The language specification doesn't concern itself with issues like that. Whatever you consider an appearance of "memory leak" in your program, from the language point of view it is a non-event at all. From the language point of view a "leaked" dynamically allocated object just continues to live happily until the program ends. This is the only remaining point of concern: what happens when program ends and some dynamic memory is still allocated?
If I remember correctly, the language does not specify what happens to dynamic memory which is still allocated the moment of program termination. No attempts will be made to automatically destruct/deallocate the objects you created in dynamic memory. But there's no formal undefined behavior in cases like that.

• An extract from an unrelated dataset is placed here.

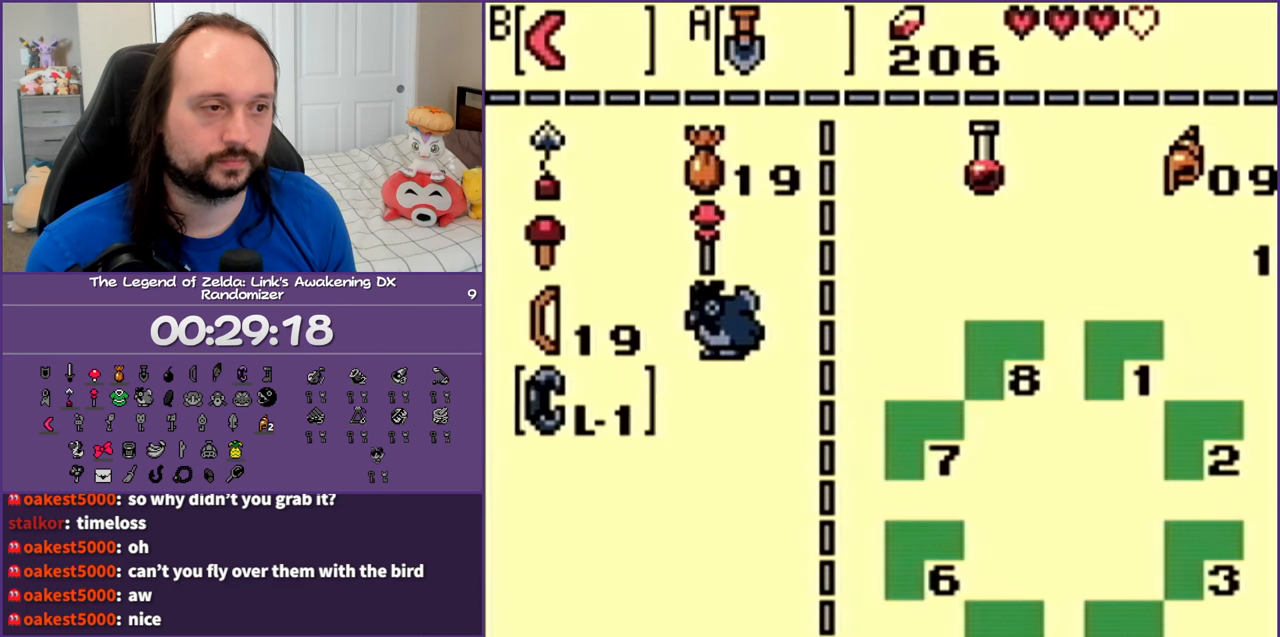
{"buttons": [], "events": [[383, "DPAD_UP", "down"], [483, "DPAD_UP", "up"]]}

The burden of evidence is on those who would think a memory leak could be C++ UB.
Naturally no evidence has been presented.
In short for anyone harboring any doubt this question can never be clearly resolved, except by very credibly threatening the committee with e.g. loud Justin Bieber music, so that they add a C++14 statement that clarifies that it's not UB.
At issue is C++11 §3.8/4:
” For an object of a class type with a non-trivial destructor, the program is not required to call the destructor explicitly before the storage which the object occupies is reused or released; however, if there is no explicit call to the destructor or if a delete-expression (5.3.5) is not used to release the storage, the destructor shall not be implicitly called and any program that depends on the side effects produced by the destructor has undefined behavior.
This passage had the exact same wording in C++98 and C++03. What does it mean?
the program is not required to call the destructor explicitly before the storage which the object occupies is reused or released
– means that one can grab the memory of a variable and reuse that memory, without first destroying the existing object.
if there is no explicit call to the destructor or if a delete-expression (5.3.5) is not used to release the storage, the destructor shall not be implicitly called
– means if one does not destroy the existing object before the memory reuse, then if the object is such that its destructor is automatically called (e.g. a local automatic variable) then the program has Undefined Behavior, because that destructor would then operate on a no longer existing object.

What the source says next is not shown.